[Opening EXERCISE DATA section]

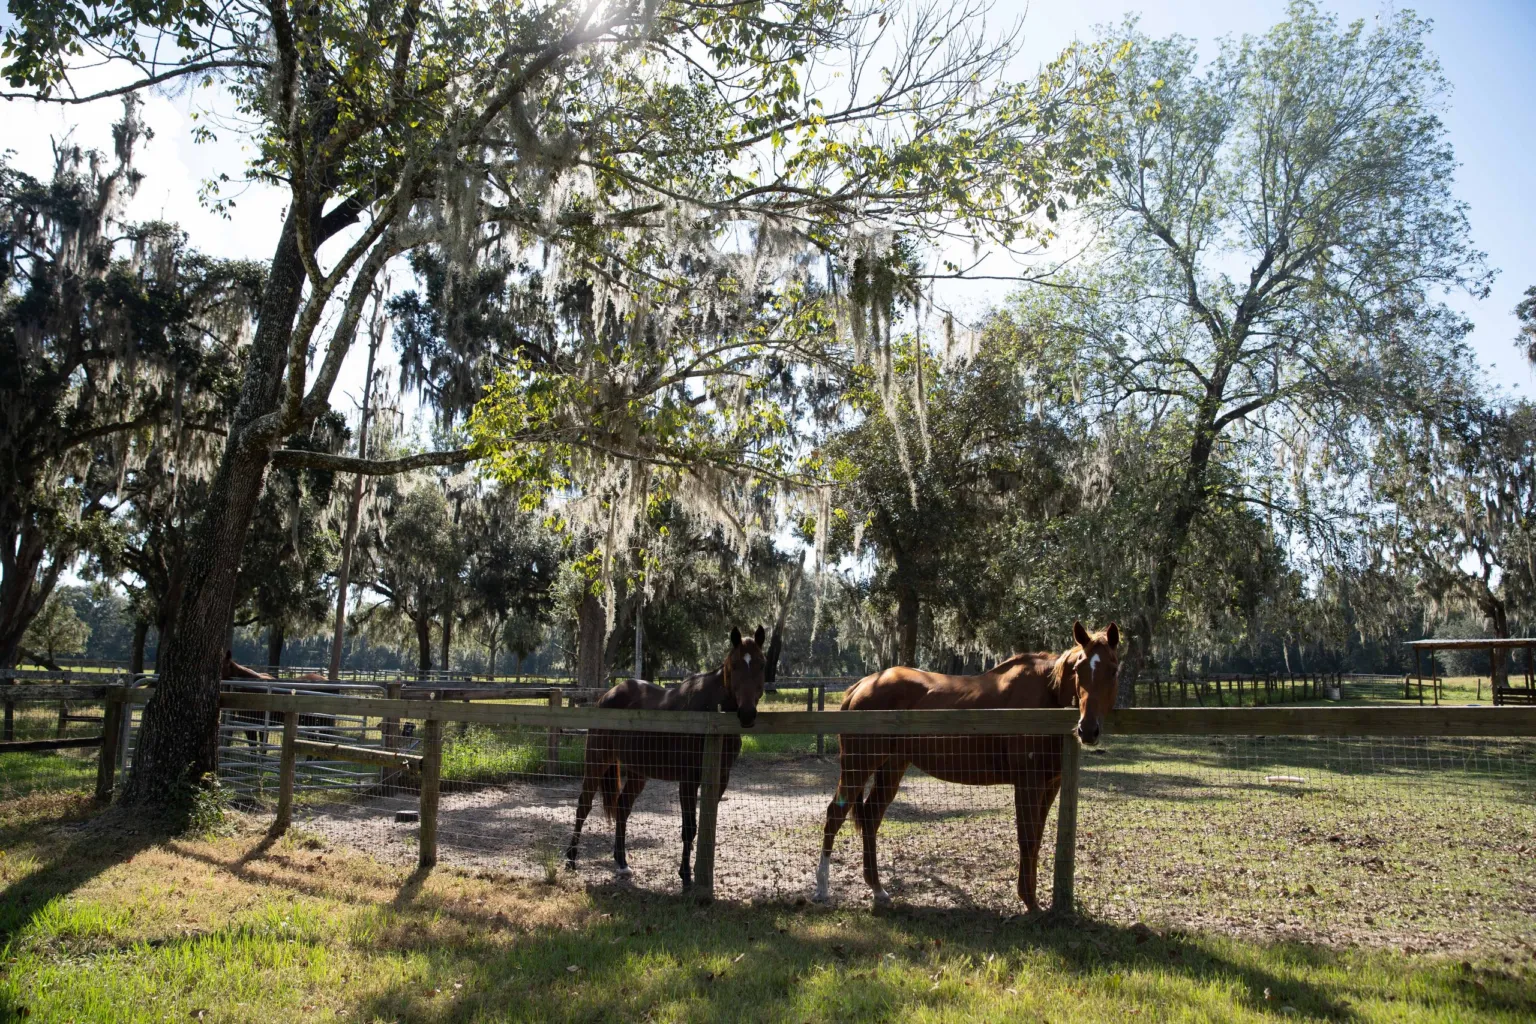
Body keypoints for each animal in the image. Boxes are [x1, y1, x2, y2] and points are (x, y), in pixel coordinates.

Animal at [566, 625, 767, 889]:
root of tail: (606, 696)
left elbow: (706, 824)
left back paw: (621, 862)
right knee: (583, 806)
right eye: (734, 665)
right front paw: (686, 875)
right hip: (597, 762)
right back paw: (570, 859)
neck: (710, 712)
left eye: (761, 665)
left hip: (638, 772)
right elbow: (689, 828)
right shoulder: (688, 781)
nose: (747, 714)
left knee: (622, 808)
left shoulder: (720, 780)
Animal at [813, 621, 1121, 912]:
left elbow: (1037, 838)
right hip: (858, 765)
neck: (1046, 699)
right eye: (1079, 668)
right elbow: (1027, 839)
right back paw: (822, 889)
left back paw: (877, 889)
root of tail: (862, 685)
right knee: (835, 815)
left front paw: (1031, 899)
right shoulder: (1027, 784)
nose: (1087, 729)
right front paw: (1029, 901)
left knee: (870, 818)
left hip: (891, 768)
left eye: (1113, 669)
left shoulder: (1050, 785)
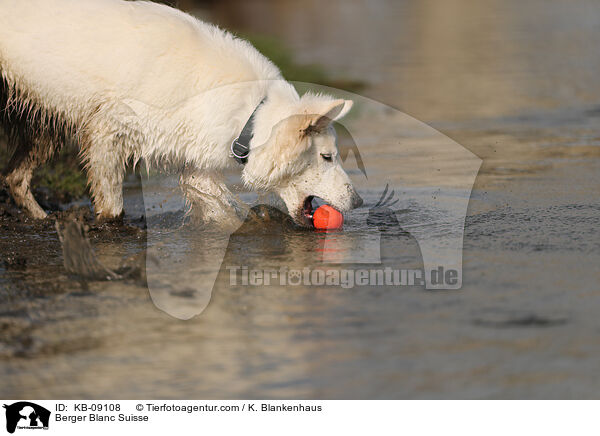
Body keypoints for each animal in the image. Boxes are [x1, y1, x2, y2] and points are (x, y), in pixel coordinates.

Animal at [0, 0, 360, 225]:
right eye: (328, 157)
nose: (358, 202)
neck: (251, 115)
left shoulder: (196, 166)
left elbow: (224, 212)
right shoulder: (108, 135)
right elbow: (112, 206)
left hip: (45, 127)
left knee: (14, 178)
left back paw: (41, 219)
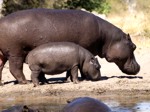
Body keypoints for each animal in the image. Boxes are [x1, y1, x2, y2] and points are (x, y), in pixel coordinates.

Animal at [0, 8, 140, 84]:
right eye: (134, 46)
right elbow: (83, 65)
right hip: (15, 53)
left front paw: (69, 80)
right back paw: (25, 82)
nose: (139, 67)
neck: (108, 38)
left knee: (1, 67)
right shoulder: (85, 49)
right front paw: (82, 78)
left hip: (3, 55)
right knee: (15, 68)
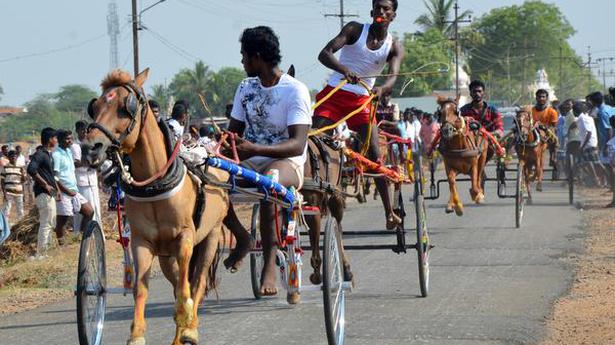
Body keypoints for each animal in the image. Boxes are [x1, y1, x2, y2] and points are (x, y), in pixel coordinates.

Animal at [82, 68, 226, 344]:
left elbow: (186, 288)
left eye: (125, 106)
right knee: (180, 283)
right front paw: (136, 334)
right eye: (95, 107)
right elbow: (141, 288)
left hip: (211, 236)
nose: (91, 148)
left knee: (198, 281)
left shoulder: (185, 238)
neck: (155, 183)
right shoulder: (142, 242)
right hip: (166, 255)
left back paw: (190, 327)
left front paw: (188, 324)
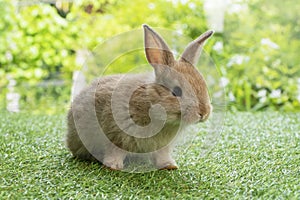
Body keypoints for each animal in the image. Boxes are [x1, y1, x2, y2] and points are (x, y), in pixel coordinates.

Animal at [65, 24, 213, 170]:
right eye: (176, 91)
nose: (204, 113)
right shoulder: (116, 136)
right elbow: (115, 151)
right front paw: (113, 166)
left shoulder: (161, 147)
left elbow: (162, 155)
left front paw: (169, 166)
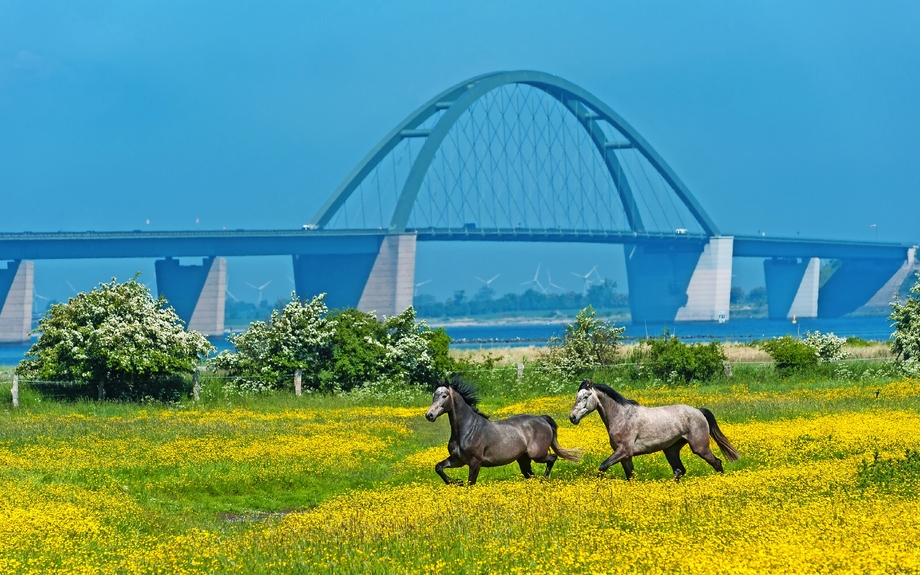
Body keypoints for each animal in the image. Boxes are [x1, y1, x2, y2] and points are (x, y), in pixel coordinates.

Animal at [426, 382, 584, 486]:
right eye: (434, 395)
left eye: (444, 396)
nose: (429, 415)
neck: (467, 430)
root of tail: (542, 419)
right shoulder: (457, 460)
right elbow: (439, 467)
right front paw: (455, 482)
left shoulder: (475, 462)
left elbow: (471, 483)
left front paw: (459, 483)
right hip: (523, 459)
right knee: (531, 474)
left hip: (537, 455)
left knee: (552, 458)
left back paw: (545, 479)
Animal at [568, 378, 740, 482]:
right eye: (577, 396)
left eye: (585, 396)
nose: (572, 417)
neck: (621, 416)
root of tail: (699, 411)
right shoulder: (625, 456)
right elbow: (630, 477)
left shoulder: (624, 451)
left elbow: (603, 467)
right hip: (671, 449)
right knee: (679, 470)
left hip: (700, 447)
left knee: (716, 463)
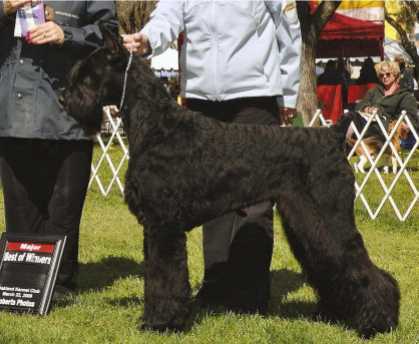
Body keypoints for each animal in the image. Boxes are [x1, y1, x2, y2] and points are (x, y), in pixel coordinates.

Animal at [64, 27, 402, 338]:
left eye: (88, 76)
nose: (65, 100)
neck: (159, 127)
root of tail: (334, 135)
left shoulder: (164, 225)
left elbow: (165, 276)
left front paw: (162, 323)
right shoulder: (153, 227)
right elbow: (154, 275)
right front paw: (155, 318)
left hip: (329, 218)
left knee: (363, 267)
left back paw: (377, 322)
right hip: (304, 221)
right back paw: (339, 314)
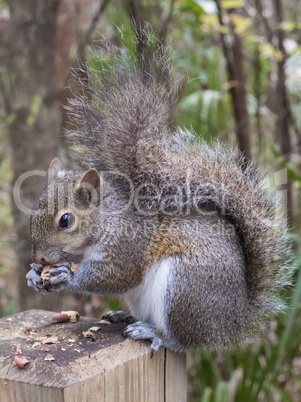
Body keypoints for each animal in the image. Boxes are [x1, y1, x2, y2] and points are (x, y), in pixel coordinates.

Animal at [26, 41, 290, 354]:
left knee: (184, 341)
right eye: (34, 211)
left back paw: (156, 334)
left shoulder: (129, 243)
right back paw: (123, 316)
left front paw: (65, 275)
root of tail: (233, 321)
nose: (40, 258)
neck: (105, 219)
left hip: (185, 288)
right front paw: (34, 274)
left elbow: (118, 274)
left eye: (66, 220)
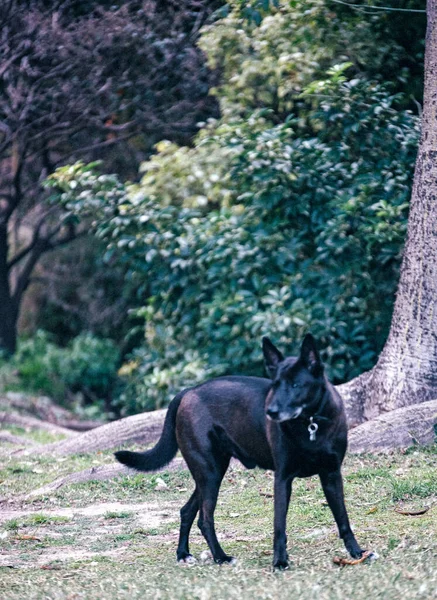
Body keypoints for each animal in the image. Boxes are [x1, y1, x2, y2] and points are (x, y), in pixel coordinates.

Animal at [115, 336, 364, 568]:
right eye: (274, 384)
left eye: (295, 385)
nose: (270, 412)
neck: (311, 424)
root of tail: (188, 391)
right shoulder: (282, 479)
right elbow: (279, 525)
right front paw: (280, 561)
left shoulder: (331, 475)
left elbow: (343, 519)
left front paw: (356, 552)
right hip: (210, 473)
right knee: (205, 519)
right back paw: (221, 557)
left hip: (210, 473)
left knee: (186, 511)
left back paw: (183, 554)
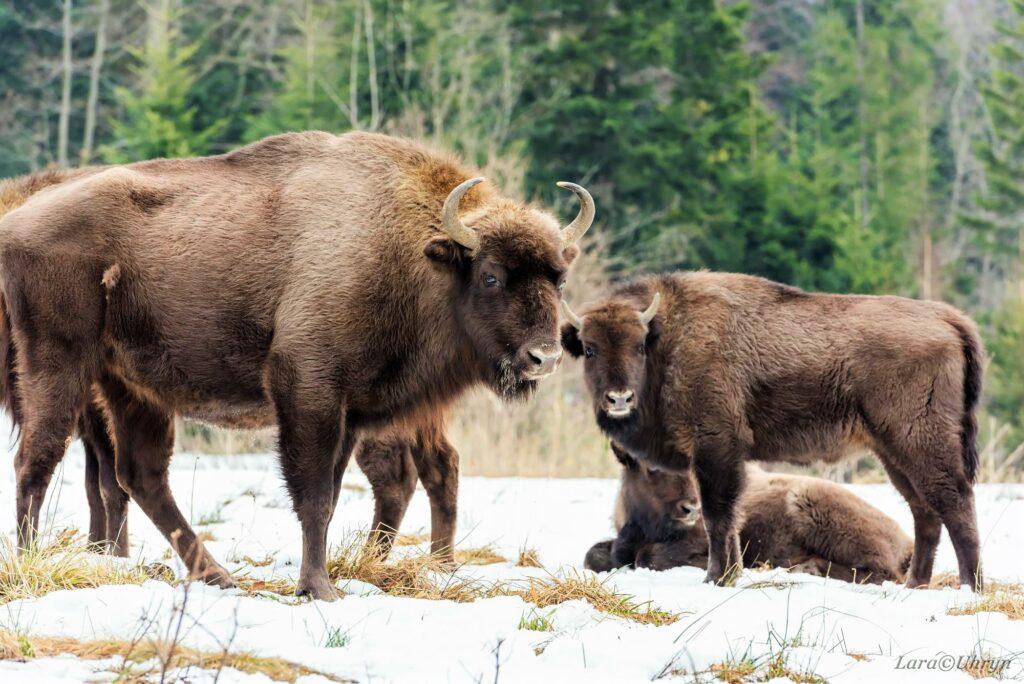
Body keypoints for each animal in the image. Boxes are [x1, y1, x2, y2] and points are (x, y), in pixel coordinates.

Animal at [0, 132, 593, 597]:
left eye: (559, 277)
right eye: (491, 275)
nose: (544, 356)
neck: (410, 249)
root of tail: (18, 224)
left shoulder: (348, 413)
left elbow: (327, 498)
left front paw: (319, 584)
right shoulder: (307, 390)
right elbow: (312, 495)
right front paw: (319, 589)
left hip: (131, 388)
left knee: (140, 476)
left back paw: (217, 576)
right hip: (58, 364)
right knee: (39, 459)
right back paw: (31, 562)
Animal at [585, 446, 913, 585]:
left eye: (692, 467)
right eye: (651, 468)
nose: (691, 506)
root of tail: (907, 542)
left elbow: (648, 556)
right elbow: (595, 555)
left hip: (807, 501)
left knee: (886, 574)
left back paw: (807, 568)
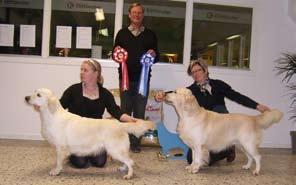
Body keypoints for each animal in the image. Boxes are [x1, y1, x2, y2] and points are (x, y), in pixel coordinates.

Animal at [25, 88, 155, 179]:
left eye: (38, 95)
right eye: (34, 92)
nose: (26, 97)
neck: (51, 115)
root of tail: (119, 124)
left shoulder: (60, 147)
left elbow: (58, 161)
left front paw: (56, 171)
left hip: (115, 150)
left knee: (130, 161)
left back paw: (129, 175)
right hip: (118, 151)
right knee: (127, 160)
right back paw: (123, 169)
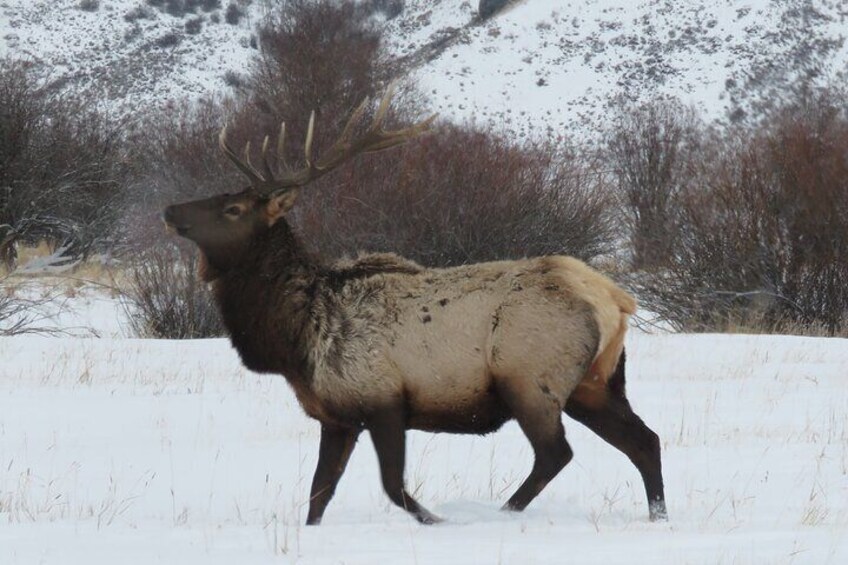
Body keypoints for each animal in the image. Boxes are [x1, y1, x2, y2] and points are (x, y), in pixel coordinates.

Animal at [164, 85, 668, 524]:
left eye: (233, 209)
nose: (170, 210)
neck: (295, 339)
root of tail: (614, 300)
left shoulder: (382, 398)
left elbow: (392, 487)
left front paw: (437, 520)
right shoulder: (337, 415)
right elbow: (318, 496)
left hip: (530, 377)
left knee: (555, 453)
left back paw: (504, 512)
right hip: (594, 383)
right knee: (645, 440)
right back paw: (657, 516)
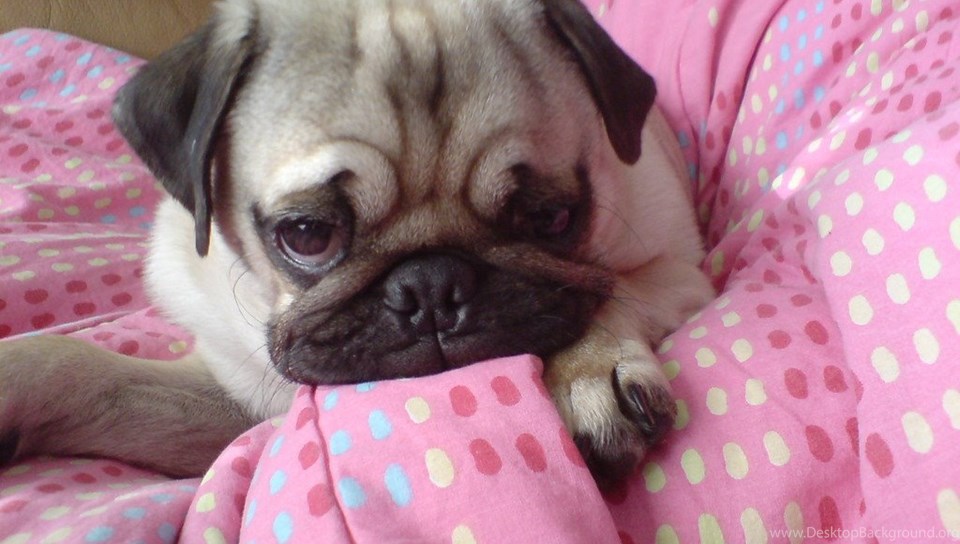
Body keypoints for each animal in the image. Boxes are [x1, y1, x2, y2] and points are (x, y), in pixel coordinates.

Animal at [0, 0, 713, 490]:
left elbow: (610, 293)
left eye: (550, 217)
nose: (432, 286)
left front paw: (586, 372)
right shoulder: (237, 398)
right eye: (307, 235)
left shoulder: (681, 270)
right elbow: (78, 367)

[Closing EXERCISE DATA section]

Print the preceding material over again exactly. Please leave the pictures out.

Body keypoints for each animal in the image. Boxes are [x1, y1, x2, y2] and points are (x, y), in pixel coordinates.

Animal at [566, 625, 767, 889]:
root of tail: (606, 696)
left elbow: (706, 824)
left back paw: (621, 862)
right knee: (583, 806)
right eye: (734, 665)
right front paw: (686, 875)
right hip: (597, 762)
right back paw: (570, 859)
neck: (710, 712)
left eye: (761, 665)
left hip: (638, 772)
right elbow: (689, 828)
right shoulder: (688, 781)
nose: (747, 714)
left knee: (622, 808)
left shoulder: (720, 780)
Animal at [813, 621, 1121, 912]:
left elbow: (1037, 838)
right hip: (858, 765)
neck: (1046, 699)
right eye: (1079, 668)
right elbow: (1027, 839)
right back paw: (822, 889)
left back paw: (877, 889)
root of tail: (862, 685)
right knee: (835, 815)
left front paw: (1031, 899)
right shoulder: (1027, 784)
nose: (1087, 729)
right front paw: (1029, 901)
left knee: (870, 818)
left hip: (891, 768)
left eye: (1113, 669)
left shoulder: (1050, 785)
Body keypoints for each animal in the image. Boxes are [x1, y1, x2, y2] and points are (x, y), in pixel coordinates.

Animal at [0, 0, 360, 225]:
right eye: (328, 157)
nose: (358, 202)
neck: (251, 115)
left shoulder: (196, 166)
left elbow: (224, 212)
right shoulder: (108, 135)
right elbow: (112, 206)
left hip: (45, 127)
left knee: (14, 178)
left back paw: (41, 219)
Body keypoints for each animal in the image. Boxes are [x1, y1, x2, y2] and points are (x, y), in pixel coordinates.

Animal at [0, 8, 140, 84]:
right eye: (134, 46)
right elbow: (83, 65)
right hip: (15, 53)
left front paw: (69, 80)
right back paw: (25, 82)
nose: (139, 67)
neck: (108, 38)
left knee: (1, 67)
right shoulder: (85, 49)
right front paw: (82, 78)
left hip: (3, 55)
right knee: (15, 68)
Body keypoints for each animal in the image. Boxes are [x1, y1, x2, y2] and points are (x, y), in pixel coordinates.

Animal at [82, 68, 226, 344]:
left elbow: (186, 288)
left eye: (125, 106)
right knee: (180, 283)
right front paw: (136, 334)
right eye: (95, 107)
right elbow: (141, 288)
left hip: (211, 236)
nose: (91, 148)
left knee: (198, 281)
left shoulder: (185, 238)
neck: (155, 183)
right shoulder: (142, 242)
right hip: (166, 255)
left back paw: (190, 327)
left front paw: (188, 324)
Body keypoints for each animal in the image. Boxes are [x1, y1, x2, y2] and points are (x, y), in pixel coordinates.

Animal at [65, 24, 213, 170]:
right eye: (176, 91)
nose: (204, 113)
right shoulder: (116, 136)
right elbow: (115, 151)
right front paw: (113, 166)
left shoulder: (161, 147)
left elbow: (162, 155)
left front paw: (169, 166)
Body keypoints for each animal in the image. Boxes are [x1, y1, x2, y2] and points are (x, y), in pixel coordinates.

Animal at [426, 382, 584, 486]:
right eye: (434, 395)
left eye: (444, 396)
nose: (429, 415)
neck: (467, 430)
root of tail: (542, 419)
right shoulder: (457, 460)
right elbow: (439, 467)
right front paw: (455, 482)
left shoulder: (475, 462)
left elbow: (471, 483)
left front paw: (459, 483)
right hip: (523, 459)
right knee: (531, 474)
left hip: (537, 455)
left knee: (552, 458)
left back paw: (545, 479)
Animal at [568, 378, 740, 482]:
right eye: (577, 396)
left eye: (585, 396)
nose: (572, 417)
neck: (621, 416)
root of tail: (699, 411)
right shoulder: (625, 456)
right elbow: (630, 477)
left shoulder: (624, 451)
left elbow: (603, 467)
right hip: (671, 449)
right knee: (679, 470)
left hip: (700, 447)
left knee: (716, 463)
Body keypoints for each animal in the image. Boxes are [x1, y1, x2, y2] and points are (x, y), in pixel coordinates.

Animal at [64, 27, 402, 338]:
left eye: (88, 76)
nose: (65, 100)
neck: (159, 127)
root of tail: (334, 135)
left shoulder: (164, 225)
left elbow: (165, 276)
left front paw: (162, 323)
right shoulder: (153, 227)
right elbow: (154, 275)
right front paw: (155, 318)
left hip: (329, 218)
left knee: (363, 267)
left back paw: (377, 322)
right hip: (304, 221)
right back paw: (339, 314)
Body keypoints for each animal in the image. Boxes are [x1, y1, x2, y2] and points are (x, y), in pixel coordinates.

Animal at [26, 41, 290, 354]:
left knee: (184, 341)
right eye: (34, 211)
left back paw: (156, 334)
left shoulder: (129, 243)
right back paw: (123, 316)
left front paw: (65, 275)
root of tail: (233, 321)
nose: (40, 258)
neck: (105, 219)
left hip: (185, 288)
right front paw: (34, 274)
left elbow: (118, 274)
left eye: (66, 220)
Body keypoints for each animal in the image. Boxes are [x1, y1, x2, y2] and points are (x, y), in pixel coordinates.

Animal at [115, 336, 364, 568]:
right eye: (274, 384)
left eye: (295, 385)
nose: (270, 412)
neck: (311, 424)
root of tail: (188, 391)
right shoulder: (282, 479)
right elbow: (279, 525)
right front paw: (280, 561)
left shoulder: (331, 475)
left elbow: (343, 519)
left front paw: (356, 552)
right hip: (210, 473)
right knee: (205, 519)
right back paw: (221, 557)
left hip: (210, 473)
left knee: (186, 511)
left back paw: (183, 554)
Body keypoints for each animal in the image. Boxes are [x1, y1, x2, y2] and points are (x, y), in pixel coordinates.

Animal at [0, 132, 593, 597]:
left eye: (559, 277)
right eye: (491, 275)
nose: (544, 356)
neck: (410, 249)
root of tail: (18, 224)
left shoulder: (348, 413)
left elbow: (327, 498)
left front paw: (319, 584)
right shoulder: (307, 390)
right elbow: (312, 495)
right front paw: (319, 589)
left hip: (131, 388)
left knee: (140, 476)
left back paw: (217, 576)
right hip: (58, 364)
right knee: (39, 459)
right back paw: (31, 562)
Animal at [585, 446, 913, 585]:
left eye: (692, 467)
right eye: (651, 468)
nose: (691, 506)
root of tail: (907, 542)
left elbow: (648, 556)
right elbow: (595, 555)
left hip: (807, 501)
left knee: (886, 574)
left back paw: (807, 568)
Body keypoints for each animal in the image. Boxes are [x1, y1, x2, y2] and points are (x, y), in pixel coordinates.

Animal at [25, 88, 155, 179]:
left eye: (38, 95)
right eye: (34, 92)
nose: (26, 97)
neck: (51, 115)
root of tail: (119, 124)
left shoulder: (60, 147)
left elbow: (58, 161)
left front paw: (56, 171)
left hip: (115, 150)
left knee: (130, 161)
left back paw: (129, 175)
right hip: (118, 151)
right knee: (127, 160)
right back paw: (123, 169)
Body keypoints for each animal in the image. Boxes are [x1, y1, x2, y2] and points are (x, y), in pixel coordinates.

Animal at [164, 85, 668, 524]:
left eye: (233, 209)
nose: (170, 210)
neck: (295, 339)
root of tail: (614, 300)
left shoulder: (382, 398)
left elbow: (392, 487)
left front paw: (437, 520)
right shoulder: (337, 415)
right elbow: (318, 496)
left hip: (530, 377)
left knee: (555, 453)
left back paw: (504, 512)
right hip: (594, 383)
right knee: (645, 440)
right back paw: (657, 516)
Body keypoints for each animal in the image. Boxes are [x1, y1, x2, y2] and points are (x, y), in pixel coordinates.

Animal at [0, 0, 713, 490]:
left elbow: (610, 293)
left eye: (550, 217)
nose: (432, 286)
left front paw: (586, 372)
right shoulder: (237, 398)
right eye: (307, 235)
left shoulder: (681, 270)
right elbow: (78, 367)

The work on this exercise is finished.